My impression after playing the game for an hour is that Homeworld 3 is in a great state but there is still work to be done. For context, this is the first time I’ve ever tried any of the Homeworld games – despite having played quite a few RTS games over the years – so I do not have the expertise to compare with previous titles, but what I’ve played here has me assured that this is a labour of love and respect for the franchise.
“…Homeworld 3 is in a great state but there is still work to be done.”
This being said, Homeworld 3 manages a good balance between being both reverent and innovative. To praise the most important new feature, I loved making use of the terrain at hand in order to hide my troops and then attack at the most opportune time. I also appreciate the level of detail put into the ships, as I was able to zoom in close to the action and both observe and hear the turrets on one of my fighters as they were firing. Mueller stated to me that “every single one of them [the ships] will have excruciating amounts of details…you’ll be able to zoom in and that is all super important to us and that you could do in the previous games.”
However, I also have some problems with the demo. To begin with, it was frustrating trying to move units on the Z-axis, particularly when trying to have them go through enormous derelict ships. It did not help that the pathfinding needed some work as well, as the easiest way to coordinate my fleet around the terrain was to order them to move from one asteroid to another instead of issuing them to clear a lot of distance with one single command.
Granted, I was essentially thrust into the demo with little guidance and no tutorial to boot, so it’s hard to assess whether that was a real problem or just part of the process of me understanding the game. This being said, I also had trouble with the game’s UI, as it seemed to me to obscure quite a few important functions. Nevertheless, none of these problems stopped me from seeing the demo to its end. My final concern about Homeworld 3 is that its AI was a bit of a pushover. To be fair, I do not know exactly what difficulty I played on and Mueller and his team did say that the AI still needs work, so it would be harsh to issue an early verdict, but I am still somewhat concerned that this is the state of the matter given how long the game has been in development for.

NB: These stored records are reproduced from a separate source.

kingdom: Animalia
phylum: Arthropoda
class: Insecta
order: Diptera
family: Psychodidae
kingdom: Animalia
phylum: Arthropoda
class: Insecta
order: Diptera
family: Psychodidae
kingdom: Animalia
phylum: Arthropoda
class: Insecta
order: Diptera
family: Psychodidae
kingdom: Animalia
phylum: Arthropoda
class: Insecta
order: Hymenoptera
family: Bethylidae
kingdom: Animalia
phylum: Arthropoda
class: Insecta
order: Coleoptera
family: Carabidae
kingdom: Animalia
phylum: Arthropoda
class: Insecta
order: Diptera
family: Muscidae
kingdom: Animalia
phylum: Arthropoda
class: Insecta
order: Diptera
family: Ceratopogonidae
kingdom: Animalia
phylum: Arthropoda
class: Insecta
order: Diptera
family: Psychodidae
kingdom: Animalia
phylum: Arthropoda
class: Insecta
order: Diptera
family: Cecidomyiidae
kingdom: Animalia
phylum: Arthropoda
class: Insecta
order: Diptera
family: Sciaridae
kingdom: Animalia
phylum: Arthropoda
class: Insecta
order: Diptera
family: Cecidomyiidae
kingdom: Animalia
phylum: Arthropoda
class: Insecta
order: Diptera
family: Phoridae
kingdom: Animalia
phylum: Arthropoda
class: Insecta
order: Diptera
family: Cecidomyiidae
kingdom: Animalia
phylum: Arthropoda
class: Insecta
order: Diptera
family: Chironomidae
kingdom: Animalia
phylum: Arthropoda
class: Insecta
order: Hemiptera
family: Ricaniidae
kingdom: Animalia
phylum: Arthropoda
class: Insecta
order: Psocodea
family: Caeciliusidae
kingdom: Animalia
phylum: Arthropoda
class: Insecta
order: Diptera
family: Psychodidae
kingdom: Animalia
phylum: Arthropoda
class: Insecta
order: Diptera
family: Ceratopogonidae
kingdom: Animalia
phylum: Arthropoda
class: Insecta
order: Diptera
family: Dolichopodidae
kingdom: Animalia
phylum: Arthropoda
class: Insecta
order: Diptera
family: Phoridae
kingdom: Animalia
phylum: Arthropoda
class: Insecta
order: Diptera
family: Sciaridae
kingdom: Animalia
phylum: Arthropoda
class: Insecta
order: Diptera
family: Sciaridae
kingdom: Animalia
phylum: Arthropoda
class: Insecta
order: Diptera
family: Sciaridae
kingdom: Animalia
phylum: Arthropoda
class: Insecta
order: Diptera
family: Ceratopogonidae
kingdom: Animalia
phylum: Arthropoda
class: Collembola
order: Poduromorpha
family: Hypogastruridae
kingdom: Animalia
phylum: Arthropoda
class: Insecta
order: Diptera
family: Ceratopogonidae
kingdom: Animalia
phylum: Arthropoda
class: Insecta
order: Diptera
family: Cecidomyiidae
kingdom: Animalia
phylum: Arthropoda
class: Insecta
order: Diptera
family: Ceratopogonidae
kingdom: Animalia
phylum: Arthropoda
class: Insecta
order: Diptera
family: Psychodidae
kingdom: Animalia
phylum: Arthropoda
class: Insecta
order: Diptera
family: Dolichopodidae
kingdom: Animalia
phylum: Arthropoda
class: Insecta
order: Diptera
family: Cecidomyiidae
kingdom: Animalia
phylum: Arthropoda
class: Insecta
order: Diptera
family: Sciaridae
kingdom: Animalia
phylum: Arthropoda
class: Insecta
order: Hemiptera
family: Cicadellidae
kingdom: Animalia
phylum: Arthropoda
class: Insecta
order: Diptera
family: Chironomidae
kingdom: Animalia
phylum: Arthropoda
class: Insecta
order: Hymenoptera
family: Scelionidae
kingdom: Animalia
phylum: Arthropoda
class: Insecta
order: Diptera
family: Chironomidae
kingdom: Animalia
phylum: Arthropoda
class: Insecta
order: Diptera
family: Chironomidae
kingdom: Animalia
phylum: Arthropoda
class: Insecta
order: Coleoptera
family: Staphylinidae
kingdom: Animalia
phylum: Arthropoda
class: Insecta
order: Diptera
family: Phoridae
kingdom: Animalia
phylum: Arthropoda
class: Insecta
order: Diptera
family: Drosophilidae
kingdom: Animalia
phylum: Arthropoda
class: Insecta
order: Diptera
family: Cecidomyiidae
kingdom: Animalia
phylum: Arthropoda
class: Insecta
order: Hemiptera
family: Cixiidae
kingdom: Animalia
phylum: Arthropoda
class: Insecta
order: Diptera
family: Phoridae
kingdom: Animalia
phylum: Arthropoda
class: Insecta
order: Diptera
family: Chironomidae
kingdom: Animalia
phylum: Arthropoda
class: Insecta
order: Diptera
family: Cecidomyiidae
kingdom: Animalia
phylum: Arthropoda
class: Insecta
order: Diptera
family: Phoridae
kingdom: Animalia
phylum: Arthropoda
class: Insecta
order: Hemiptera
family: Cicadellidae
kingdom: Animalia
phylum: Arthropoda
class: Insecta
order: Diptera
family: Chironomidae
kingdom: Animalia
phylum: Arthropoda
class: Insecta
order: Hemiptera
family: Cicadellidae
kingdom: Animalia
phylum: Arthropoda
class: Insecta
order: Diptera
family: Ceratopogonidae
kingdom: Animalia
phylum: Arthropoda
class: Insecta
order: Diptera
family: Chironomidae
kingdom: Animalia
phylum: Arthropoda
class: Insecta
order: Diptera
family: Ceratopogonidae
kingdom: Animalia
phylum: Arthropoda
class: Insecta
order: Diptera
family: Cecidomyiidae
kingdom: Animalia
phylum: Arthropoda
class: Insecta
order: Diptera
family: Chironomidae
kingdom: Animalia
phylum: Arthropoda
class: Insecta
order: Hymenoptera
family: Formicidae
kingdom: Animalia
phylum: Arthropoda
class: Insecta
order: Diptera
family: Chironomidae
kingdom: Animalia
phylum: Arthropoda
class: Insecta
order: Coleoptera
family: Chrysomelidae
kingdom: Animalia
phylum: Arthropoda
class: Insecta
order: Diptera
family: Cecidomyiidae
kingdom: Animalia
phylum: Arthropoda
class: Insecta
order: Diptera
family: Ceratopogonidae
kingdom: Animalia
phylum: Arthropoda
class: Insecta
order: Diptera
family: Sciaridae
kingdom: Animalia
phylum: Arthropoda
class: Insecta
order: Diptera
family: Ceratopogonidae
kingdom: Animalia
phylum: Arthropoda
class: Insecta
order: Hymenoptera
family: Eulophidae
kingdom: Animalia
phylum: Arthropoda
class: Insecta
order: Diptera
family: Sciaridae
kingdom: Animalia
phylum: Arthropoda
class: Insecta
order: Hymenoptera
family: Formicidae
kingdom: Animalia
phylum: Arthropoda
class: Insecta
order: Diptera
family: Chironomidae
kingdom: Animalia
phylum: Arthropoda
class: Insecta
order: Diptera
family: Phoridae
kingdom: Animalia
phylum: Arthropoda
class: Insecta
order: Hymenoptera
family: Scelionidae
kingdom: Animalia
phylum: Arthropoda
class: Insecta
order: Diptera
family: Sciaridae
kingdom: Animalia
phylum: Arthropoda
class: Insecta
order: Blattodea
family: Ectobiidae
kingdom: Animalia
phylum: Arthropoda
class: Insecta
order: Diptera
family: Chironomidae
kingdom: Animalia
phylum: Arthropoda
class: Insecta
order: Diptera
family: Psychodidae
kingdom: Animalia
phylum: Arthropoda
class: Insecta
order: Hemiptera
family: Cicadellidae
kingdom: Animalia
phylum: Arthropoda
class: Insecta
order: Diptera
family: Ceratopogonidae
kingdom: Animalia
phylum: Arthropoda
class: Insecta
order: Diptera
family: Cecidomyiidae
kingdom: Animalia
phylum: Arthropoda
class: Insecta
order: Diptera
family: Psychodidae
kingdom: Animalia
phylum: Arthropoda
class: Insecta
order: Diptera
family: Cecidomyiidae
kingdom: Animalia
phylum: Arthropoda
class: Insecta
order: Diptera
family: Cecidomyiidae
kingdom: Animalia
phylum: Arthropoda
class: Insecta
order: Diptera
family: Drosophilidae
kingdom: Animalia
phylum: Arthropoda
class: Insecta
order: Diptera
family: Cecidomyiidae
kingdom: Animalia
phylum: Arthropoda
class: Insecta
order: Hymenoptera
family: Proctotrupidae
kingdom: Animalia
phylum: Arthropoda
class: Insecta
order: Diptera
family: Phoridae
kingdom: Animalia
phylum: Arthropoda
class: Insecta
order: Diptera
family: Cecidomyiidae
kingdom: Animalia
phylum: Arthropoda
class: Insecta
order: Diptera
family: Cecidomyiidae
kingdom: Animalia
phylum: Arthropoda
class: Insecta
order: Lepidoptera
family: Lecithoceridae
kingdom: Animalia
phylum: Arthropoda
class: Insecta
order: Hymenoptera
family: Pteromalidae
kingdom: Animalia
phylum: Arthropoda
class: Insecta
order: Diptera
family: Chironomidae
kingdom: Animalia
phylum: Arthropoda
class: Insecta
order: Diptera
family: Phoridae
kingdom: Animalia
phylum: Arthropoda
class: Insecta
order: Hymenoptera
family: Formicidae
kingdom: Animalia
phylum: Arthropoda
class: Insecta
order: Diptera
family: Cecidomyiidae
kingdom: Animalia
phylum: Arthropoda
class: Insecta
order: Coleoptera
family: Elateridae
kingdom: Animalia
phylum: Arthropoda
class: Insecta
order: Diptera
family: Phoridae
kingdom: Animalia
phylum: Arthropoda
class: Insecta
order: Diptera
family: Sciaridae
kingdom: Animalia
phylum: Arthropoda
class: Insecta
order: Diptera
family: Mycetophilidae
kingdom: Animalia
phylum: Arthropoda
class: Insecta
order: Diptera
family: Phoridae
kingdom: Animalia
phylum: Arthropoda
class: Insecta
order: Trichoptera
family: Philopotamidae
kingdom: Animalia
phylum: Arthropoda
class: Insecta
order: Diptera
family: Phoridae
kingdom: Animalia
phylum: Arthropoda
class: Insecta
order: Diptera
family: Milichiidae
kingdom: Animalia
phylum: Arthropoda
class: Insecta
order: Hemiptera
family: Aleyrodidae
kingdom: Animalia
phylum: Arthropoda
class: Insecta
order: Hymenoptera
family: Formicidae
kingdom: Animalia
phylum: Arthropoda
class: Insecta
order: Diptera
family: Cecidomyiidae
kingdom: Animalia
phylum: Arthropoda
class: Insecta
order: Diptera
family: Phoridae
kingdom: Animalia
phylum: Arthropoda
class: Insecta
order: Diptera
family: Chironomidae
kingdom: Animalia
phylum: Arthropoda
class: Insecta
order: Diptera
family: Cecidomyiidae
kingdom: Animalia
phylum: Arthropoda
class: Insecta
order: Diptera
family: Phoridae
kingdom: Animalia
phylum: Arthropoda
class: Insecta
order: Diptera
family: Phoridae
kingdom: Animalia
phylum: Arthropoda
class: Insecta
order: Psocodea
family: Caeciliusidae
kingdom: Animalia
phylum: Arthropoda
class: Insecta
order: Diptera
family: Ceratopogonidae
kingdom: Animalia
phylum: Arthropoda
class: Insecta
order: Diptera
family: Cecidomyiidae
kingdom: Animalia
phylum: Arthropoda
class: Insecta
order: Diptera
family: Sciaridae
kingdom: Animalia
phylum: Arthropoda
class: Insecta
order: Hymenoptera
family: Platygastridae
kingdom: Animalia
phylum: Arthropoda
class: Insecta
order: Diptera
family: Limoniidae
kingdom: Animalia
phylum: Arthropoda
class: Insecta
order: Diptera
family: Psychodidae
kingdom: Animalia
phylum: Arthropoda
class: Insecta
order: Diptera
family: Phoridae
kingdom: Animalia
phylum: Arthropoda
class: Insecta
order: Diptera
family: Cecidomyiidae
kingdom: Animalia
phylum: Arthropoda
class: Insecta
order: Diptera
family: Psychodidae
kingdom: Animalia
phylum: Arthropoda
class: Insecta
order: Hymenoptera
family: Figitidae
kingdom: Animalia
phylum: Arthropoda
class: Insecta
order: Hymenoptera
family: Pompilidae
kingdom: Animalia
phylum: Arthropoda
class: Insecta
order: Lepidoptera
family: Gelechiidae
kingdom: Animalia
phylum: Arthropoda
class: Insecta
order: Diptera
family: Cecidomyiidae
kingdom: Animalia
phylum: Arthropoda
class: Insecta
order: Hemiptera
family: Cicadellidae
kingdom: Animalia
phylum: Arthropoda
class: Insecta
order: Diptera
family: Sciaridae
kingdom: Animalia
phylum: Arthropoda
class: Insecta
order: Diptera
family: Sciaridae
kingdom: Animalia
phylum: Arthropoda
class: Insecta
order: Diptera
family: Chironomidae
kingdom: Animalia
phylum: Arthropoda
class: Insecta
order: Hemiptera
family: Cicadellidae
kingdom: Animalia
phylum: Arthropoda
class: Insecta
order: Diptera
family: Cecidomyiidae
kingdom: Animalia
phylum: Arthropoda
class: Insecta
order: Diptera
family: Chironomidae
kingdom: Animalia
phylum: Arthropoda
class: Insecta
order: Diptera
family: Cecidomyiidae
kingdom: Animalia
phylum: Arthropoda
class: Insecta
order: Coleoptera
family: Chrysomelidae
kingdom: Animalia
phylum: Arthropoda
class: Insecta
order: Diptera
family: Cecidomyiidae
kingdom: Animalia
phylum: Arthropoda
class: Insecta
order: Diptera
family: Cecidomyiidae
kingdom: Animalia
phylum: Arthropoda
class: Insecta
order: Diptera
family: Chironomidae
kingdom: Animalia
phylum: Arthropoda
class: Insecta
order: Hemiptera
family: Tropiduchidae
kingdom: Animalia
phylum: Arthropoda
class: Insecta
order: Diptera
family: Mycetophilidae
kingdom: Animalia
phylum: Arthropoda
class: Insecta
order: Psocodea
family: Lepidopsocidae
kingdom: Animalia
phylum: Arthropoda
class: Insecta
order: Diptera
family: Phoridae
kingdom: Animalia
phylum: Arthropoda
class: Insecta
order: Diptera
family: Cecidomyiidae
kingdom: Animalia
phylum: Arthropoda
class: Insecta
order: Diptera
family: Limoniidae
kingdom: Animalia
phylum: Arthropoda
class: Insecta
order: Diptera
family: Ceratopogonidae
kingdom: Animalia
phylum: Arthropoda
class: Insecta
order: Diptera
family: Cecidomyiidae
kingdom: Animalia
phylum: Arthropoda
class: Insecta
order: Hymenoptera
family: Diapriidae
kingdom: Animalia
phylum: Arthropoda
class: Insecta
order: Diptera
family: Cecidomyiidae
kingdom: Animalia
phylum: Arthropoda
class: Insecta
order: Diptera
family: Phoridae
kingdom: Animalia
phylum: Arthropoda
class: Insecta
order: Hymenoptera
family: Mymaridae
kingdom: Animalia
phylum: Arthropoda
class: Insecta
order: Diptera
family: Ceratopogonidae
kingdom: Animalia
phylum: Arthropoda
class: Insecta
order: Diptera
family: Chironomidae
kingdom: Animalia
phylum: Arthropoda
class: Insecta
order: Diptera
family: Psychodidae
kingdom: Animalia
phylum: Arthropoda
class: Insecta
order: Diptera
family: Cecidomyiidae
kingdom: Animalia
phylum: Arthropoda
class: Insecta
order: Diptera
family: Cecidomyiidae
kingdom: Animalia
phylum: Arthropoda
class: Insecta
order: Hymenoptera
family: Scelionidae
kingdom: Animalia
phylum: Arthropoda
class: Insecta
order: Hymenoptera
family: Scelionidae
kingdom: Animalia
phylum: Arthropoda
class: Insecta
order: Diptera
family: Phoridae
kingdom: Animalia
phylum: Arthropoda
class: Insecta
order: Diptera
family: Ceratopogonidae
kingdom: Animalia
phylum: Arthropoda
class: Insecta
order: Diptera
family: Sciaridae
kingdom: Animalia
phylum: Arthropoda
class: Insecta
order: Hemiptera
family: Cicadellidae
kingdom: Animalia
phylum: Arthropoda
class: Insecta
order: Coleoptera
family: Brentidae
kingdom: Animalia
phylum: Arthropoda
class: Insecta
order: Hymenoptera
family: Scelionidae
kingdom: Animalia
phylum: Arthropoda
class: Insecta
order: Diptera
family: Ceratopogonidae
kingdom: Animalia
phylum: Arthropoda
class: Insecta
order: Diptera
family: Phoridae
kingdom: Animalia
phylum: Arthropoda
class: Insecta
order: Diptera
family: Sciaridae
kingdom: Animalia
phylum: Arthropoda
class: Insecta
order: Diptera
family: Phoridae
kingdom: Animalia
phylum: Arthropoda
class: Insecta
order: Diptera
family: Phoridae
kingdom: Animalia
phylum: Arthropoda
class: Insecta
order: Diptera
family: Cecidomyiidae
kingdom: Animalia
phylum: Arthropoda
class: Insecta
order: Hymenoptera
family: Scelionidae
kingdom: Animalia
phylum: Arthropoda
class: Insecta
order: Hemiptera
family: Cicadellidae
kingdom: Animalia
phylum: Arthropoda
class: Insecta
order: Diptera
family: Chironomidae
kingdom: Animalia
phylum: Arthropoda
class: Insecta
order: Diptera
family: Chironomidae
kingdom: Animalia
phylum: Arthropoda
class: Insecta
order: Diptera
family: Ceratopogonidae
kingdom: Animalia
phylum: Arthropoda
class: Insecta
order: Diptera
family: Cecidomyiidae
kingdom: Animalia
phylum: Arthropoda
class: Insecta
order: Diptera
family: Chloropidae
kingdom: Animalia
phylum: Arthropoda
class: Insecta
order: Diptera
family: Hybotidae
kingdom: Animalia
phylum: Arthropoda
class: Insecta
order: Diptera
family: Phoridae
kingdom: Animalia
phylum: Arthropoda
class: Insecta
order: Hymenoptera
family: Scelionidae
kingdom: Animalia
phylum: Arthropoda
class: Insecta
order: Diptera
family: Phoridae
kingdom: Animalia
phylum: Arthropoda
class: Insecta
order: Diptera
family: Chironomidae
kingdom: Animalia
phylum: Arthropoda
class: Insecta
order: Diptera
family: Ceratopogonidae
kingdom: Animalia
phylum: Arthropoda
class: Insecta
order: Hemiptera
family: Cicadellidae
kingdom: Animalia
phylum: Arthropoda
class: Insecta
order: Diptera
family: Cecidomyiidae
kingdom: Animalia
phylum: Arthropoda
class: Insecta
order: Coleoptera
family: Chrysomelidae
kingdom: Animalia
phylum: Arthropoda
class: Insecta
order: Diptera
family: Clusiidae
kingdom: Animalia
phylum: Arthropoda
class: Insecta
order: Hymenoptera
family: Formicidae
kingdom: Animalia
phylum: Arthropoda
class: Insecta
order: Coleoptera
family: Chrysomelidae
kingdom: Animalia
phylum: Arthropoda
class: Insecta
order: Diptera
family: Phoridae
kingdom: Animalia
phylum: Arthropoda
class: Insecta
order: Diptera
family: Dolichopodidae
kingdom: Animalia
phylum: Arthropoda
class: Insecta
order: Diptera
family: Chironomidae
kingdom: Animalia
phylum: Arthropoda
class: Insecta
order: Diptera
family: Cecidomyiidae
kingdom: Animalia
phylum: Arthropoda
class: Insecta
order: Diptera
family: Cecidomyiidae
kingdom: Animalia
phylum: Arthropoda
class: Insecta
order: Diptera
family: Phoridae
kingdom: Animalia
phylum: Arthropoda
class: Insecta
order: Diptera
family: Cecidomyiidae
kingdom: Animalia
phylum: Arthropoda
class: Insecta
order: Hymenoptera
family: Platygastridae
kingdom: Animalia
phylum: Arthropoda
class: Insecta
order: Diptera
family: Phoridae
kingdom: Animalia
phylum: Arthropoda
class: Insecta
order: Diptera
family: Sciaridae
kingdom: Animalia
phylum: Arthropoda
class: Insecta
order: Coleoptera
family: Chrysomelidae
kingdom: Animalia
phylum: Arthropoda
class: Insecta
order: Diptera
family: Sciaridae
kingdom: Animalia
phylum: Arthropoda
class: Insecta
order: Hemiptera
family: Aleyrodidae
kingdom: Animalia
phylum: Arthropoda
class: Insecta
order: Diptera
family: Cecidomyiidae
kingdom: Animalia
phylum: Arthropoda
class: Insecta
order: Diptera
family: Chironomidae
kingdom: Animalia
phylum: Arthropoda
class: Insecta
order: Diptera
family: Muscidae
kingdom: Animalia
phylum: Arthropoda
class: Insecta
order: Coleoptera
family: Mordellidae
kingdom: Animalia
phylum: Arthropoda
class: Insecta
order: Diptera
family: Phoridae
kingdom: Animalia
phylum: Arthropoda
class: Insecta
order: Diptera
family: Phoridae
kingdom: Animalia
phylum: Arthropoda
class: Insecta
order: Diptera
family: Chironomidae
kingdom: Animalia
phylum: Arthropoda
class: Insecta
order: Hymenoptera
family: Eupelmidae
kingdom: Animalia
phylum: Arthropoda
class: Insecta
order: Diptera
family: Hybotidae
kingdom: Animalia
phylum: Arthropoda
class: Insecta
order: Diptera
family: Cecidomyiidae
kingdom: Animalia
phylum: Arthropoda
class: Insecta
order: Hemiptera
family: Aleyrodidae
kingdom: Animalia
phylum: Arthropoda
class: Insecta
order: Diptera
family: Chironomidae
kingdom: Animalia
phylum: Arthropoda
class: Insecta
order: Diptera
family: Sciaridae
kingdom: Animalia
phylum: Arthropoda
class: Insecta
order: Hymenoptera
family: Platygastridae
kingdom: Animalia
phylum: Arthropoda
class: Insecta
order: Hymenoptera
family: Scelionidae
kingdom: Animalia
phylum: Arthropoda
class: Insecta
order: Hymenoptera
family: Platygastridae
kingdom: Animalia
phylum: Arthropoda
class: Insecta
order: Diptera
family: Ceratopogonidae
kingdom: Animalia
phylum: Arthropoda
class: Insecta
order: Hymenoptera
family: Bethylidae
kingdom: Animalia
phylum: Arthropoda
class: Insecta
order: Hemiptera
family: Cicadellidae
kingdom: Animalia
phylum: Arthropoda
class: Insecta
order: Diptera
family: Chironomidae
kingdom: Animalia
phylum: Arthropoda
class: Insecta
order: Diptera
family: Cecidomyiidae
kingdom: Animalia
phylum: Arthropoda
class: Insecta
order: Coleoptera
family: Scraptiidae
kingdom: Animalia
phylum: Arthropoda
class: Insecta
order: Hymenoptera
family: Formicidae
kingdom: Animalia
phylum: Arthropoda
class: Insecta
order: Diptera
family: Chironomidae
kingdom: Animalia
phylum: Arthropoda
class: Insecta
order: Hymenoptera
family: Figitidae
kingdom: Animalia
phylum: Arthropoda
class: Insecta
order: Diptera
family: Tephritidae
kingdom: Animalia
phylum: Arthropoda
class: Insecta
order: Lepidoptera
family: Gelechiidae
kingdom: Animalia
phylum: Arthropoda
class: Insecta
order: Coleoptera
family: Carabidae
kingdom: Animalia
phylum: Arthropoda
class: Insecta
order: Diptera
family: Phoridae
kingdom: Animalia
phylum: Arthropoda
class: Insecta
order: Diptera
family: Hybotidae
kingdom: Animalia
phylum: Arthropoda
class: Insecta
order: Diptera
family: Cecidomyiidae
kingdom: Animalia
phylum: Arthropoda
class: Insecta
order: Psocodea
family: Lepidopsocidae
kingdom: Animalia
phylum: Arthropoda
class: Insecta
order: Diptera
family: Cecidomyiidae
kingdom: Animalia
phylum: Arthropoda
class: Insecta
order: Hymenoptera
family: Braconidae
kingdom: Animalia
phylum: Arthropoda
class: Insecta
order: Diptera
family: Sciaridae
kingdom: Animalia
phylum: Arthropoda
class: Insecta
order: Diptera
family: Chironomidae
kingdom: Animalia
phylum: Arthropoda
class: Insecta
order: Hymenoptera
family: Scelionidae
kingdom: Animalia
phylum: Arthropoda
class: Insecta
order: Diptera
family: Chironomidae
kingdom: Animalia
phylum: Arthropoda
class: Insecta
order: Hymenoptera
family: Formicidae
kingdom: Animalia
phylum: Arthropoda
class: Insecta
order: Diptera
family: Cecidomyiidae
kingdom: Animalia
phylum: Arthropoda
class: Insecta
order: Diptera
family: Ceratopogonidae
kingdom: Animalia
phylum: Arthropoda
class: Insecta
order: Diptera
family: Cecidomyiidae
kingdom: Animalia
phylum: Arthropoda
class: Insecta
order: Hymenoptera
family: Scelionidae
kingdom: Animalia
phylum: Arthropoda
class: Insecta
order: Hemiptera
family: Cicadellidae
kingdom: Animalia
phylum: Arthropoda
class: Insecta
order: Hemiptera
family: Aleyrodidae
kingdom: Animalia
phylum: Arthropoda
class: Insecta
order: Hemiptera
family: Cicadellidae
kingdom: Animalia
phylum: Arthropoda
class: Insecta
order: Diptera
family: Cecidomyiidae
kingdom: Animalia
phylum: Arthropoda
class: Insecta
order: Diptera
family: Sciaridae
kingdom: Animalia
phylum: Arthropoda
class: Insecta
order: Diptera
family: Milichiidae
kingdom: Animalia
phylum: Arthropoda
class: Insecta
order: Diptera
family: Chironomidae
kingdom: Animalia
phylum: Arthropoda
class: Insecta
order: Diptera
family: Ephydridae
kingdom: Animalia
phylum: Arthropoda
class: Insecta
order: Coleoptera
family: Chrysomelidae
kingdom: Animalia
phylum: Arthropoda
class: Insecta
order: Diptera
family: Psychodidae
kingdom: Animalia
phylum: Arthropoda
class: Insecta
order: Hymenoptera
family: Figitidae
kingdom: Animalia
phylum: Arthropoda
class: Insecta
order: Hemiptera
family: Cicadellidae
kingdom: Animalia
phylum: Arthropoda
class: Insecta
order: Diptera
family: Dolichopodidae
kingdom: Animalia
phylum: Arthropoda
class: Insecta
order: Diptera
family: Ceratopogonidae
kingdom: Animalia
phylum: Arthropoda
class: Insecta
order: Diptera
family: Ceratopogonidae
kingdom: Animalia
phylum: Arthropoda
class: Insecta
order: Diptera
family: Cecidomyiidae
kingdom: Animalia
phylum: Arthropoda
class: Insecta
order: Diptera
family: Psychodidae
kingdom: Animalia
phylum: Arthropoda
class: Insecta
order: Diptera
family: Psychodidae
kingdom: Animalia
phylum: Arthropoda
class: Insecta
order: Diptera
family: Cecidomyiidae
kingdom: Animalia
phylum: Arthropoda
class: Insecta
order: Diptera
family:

At the end of my 60-minutes with the game, despite acknowledging that there was more work to be done, I left the demo feeling positive. This is because Homeworld 3 shows great potential and because it seems like it is in the perfect hands with Mueller, who told me that the original Homeworld was one of his favourite games growing up and that it is his ‘absolute dream to be part of this franchise’. ‘We are really building this game for the fans’, Mueller concluded in a short interview I had with him and Tam after the demo.
It’s been a long wait, and the road is still long for the game itself, but if it all goes to plan, Homeworld 3 might just be yet another excellent entry in the franchise and a much-needed shot in the arm for the real-time strategy genre as a whole.